(Stored data entries)
● ● ●

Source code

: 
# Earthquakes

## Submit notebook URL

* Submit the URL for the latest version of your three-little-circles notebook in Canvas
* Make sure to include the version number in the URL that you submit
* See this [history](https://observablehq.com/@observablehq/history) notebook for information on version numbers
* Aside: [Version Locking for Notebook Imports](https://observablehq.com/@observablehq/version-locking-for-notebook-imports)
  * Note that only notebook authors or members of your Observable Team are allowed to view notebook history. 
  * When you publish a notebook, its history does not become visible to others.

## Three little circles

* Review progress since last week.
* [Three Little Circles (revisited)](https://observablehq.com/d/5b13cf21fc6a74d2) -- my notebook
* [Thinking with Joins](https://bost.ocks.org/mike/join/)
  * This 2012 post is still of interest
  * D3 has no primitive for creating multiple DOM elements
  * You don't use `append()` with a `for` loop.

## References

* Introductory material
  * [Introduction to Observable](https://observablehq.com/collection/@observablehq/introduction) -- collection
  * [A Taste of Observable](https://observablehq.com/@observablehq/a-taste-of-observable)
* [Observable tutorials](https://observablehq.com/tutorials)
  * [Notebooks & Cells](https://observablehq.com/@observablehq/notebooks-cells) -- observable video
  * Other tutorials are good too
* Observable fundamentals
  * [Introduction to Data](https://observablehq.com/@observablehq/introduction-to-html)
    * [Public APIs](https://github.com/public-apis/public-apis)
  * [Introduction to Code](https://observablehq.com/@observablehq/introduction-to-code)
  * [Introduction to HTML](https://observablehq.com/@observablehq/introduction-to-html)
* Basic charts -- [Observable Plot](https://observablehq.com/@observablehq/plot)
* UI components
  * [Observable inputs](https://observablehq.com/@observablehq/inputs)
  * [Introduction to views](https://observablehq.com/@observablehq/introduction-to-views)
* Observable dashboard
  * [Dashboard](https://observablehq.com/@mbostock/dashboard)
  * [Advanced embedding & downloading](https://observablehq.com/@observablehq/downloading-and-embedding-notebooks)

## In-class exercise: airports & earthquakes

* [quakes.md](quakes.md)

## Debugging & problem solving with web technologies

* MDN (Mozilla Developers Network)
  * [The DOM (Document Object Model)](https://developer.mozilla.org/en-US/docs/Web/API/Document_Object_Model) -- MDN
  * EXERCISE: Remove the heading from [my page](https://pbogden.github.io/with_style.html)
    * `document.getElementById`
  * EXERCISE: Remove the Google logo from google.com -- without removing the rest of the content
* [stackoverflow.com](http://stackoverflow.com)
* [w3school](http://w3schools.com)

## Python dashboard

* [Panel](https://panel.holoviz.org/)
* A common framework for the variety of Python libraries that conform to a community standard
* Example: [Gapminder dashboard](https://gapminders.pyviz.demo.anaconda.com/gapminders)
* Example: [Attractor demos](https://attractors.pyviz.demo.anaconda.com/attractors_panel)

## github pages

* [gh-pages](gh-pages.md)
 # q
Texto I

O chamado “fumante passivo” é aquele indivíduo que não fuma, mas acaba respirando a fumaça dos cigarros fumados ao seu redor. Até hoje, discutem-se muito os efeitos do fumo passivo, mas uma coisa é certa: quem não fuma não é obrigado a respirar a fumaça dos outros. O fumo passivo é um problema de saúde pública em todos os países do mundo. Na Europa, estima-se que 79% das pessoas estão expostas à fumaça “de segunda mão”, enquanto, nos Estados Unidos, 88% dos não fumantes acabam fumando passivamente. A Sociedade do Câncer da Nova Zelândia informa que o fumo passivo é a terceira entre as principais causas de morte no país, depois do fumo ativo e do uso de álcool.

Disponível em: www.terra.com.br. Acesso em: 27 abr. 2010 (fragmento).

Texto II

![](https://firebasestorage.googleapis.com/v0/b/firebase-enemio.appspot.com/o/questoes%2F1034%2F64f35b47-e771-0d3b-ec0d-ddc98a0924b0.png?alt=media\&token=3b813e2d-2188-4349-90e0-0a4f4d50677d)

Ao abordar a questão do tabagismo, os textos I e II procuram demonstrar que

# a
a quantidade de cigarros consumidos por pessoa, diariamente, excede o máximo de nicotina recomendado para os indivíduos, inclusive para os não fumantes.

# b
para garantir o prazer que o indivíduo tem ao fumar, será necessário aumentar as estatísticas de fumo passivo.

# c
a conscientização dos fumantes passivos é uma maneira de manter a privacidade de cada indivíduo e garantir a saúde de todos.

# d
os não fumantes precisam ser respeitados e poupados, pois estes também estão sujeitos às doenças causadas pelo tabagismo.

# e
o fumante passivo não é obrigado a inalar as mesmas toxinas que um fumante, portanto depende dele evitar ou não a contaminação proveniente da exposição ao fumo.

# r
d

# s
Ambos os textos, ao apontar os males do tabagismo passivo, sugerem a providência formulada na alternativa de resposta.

● ● ●

#### Work order:
Output the data above in full and exactly.

#### Solution:
Source code

: 
# Earthquakes

## Submit notebook URL

* Submit the URL for the latest version of your three-little-circles notebook in Canvas
* Make sure to include the version number in the URL that you submit
* See this [history](https://observablehq.com/@observablehq/history) notebook for information on version numbers
* Aside: [Version Locking for Notebook Imports](https://observablehq.com/@observablehq/version-locking-for-notebook-imports)
  * Note that only notebook authors or members of your Observable Team are allowed to view notebook history. 
  * When you publish a notebook, its history does not become visible to others.

## Three little circles

* Review progress since last week.
* [Three Little Circles (revisited)](https://observablehq.com/d/5b13cf21fc6a74d2) -- my notebook
* [Thinking with Joins](https://bost.ocks.org/mike/join/)
  * This 2012 post is still of interest
  * D3 has no primitive for creating multiple DOM elements
  * You don't use `append()` with a `for` loop.

## References

* Introductory material
  * [Introduction to Observable](https://observablehq.com/collection/@observablehq/introduction) -- collection
  * [A Taste of Observable](https://observablehq.com/@observablehq/a-taste-of-observable)
* [Observable tutorials](https://observablehq.com/tutorials)
  * [Notebooks & Cells](https://observablehq.com/@observablehq/notebooks-cells) -- observable video
  * Other tutorials are good too
* Observable fundamentals
  * [Introduction to Data](https://observablehq.com/@observablehq/introduction-to-html)
    * [Public APIs](https://github.com/public-apis/public-apis)
  * [Introduction to Code](https://observablehq.com/@observablehq/introduction-to-code)
  * [Introduction to HTML](https://observablehq.com/@observablehq/introduction-to-html)
* Basic charts -- [Observable Plot](https://observablehq.com/@observablehq/plot)
* UI components
  * [Observable inputs](https://observablehq.com/@observablehq/inputs)
  * [Introduction to views](https://observablehq.com/@observablehq/introduction-to-views)
* Observable dashboard
  * [Dashboard](https://observablehq.com/@mbostock/dashboard)
  * [Advanced embedding & downloading](https://observablehq.com/@observablehq/downloading-and-embedding-notebooks)

## In-class exercise: airports & earthquakes

* [quakes.md](quakes.md)

## Debugging & problem solving with web technologies

* MDN (Mozilla Developers Network)
  * [The DOM (Document Object Model)](https://developer.mozilla.org/en-US/docs/Web/API/Document_Object_Model) -- MDN
  * EXERCISE: Remove the heading from [my page](https://pbogden.github.io/with_style.html)
    * `document.getElementById`
  * EXERCISE: Remove the Google logo from google.com -- without removing the rest of the content
* [stackoverflow.com](http://stackoverflow.com)
* [w3school](http://w3schools.com)

## Python dashboard

* [Panel](https://panel.holoviz.org/)
* A common framework for the variety of Python libraries that conform to a community standard
* Example: [Gapminder dashboard](https://gapminders.pyviz.demo.anaconda.com/gapminders)
* Example: [Attractor demos](https://attractors.pyviz.demo.anaconda.com/attractors_panel)

## github pages

* [gh-pages](gh-pages.md)
 # q
Texto I

O chamado “fumante passivo” é aquele indivíduo que não fuma, mas acaba respirando a fumaça dos cigarros fumados ao seu redor. Até hoje, discutem-se muito os efeitos do fumo passivo, mas uma coisa é certa: quem não fuma não é obrigado a respirar a fumaça dos outros. O fumo passivo é um problema de saúde pública em todos os países do mundo. Na Europa, estima-se que 79% das pessoas estão expostas à fumaça “de segunda mão”, enquanto, nos Estados Unidos, 88% dos não fumantes acabam fumando passivamente. A Sociedade do Câncer da Nova Zelândia informa que o fumo passivo é a terceira entre as principais causas de morte no país, depois do fumo ativo e do uso de álcool.

Disponível em: www.terra.com.br. Acesso em: 27 abr. 2010 (fragmento).

Texto II

![](https://firebasestorage.googleapis.com/v0/b/firebase-enemio.appspot.com/o/questoes%2F1034%2F64f35b47-e771-0d3b-ec0d-ddc98a0924b0.png?alt=media\&token=3b813e2d-2188-4349-90e0-0a4f4d50677d)

Ao abordar a questão do tabagismo, os textos I e II procuram demonstrar que

# a
a quantidade de cigarros consumidos por pessoa, diariamente, excede o máximo de nicotina recomendado para os indivíduos, inclusive para os não fumantes.

# b
para garantir o prazer que o indivíduo tem ao fumar, será necessário aumentar as estatísticas de fumo passivo.

# c
a conscientização dos fumantes passivos é uma maneira de manter a privacidade de cada indivíduo e garantir a saúde de todos.

# d
os não fumantes precisam ser respeitados e poupados, pois estes também estão sujeitos às doenças causadas pelo tabagismo.

# e
o fumante passivo não é obrigado a inalar as mesmas toxinas que um fumante, portanto depende dele evitar ou não a contaminação proveniente da exposição ao fumo.

# r
d

# s
Ambos os textos, ao apontar os males do tabagismo passivo, sugerem a providência formulada na alternativa de resposta.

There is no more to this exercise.